▸ **Passage to read**
The Malibu languages are a poorly attested group of dead languages once spoken along the Magdalena River in Colombia.  Material exists only for two of the numerous languages mentioned in the literature: Malibú and Mocana.

Classification
The Malibu languages have previously been grouped into a single family with the Chimila language.  However, Chimila is now known to be a Chibchan language, and Adelaar & Muysken regard the grouping of Chimila with the Malibu languages as "without any factual basis".

Family division
Rivet initially listed three Malibu tribes, each with its own language:
Malibú, spoken near the Magdalena River from Tamalameque to Tenerife
Mocaná, spoken by the Mokaná people in the region east of Cartagena (Rivet 1947b; Simón 1882-1892, vol. 4, p. 298, only two words.)
Pacabuey, also known as Sompallón or Laguna Malibu, spoken near the Zapatoza lagoon (Unattested.)

▸ **Exercise A**
According to the Malibu languages passage, along which river were these languages once spoken?

▸ **Provided data**
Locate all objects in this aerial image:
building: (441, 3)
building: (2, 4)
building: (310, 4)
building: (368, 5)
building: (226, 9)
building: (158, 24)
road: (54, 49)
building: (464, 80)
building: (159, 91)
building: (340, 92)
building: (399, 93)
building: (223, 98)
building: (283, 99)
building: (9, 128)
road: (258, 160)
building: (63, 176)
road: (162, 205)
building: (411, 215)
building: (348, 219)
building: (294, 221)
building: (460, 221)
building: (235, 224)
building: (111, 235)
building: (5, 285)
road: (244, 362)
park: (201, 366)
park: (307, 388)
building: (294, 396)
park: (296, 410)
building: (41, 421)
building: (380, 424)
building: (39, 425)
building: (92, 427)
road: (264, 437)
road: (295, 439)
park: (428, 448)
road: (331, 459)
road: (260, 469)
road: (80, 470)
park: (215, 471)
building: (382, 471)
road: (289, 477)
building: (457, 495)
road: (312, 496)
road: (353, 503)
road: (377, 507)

▸ **Exercise B**
Please pull out every line of the entries that contains the word "park".

▸ **Full response A**
The Magdalena River in Colombia.

▸ **Full response B**
park: (201, 366)
park: (307, 388)
park: (296, 410)
park: (428, 448)
park: (215, 471)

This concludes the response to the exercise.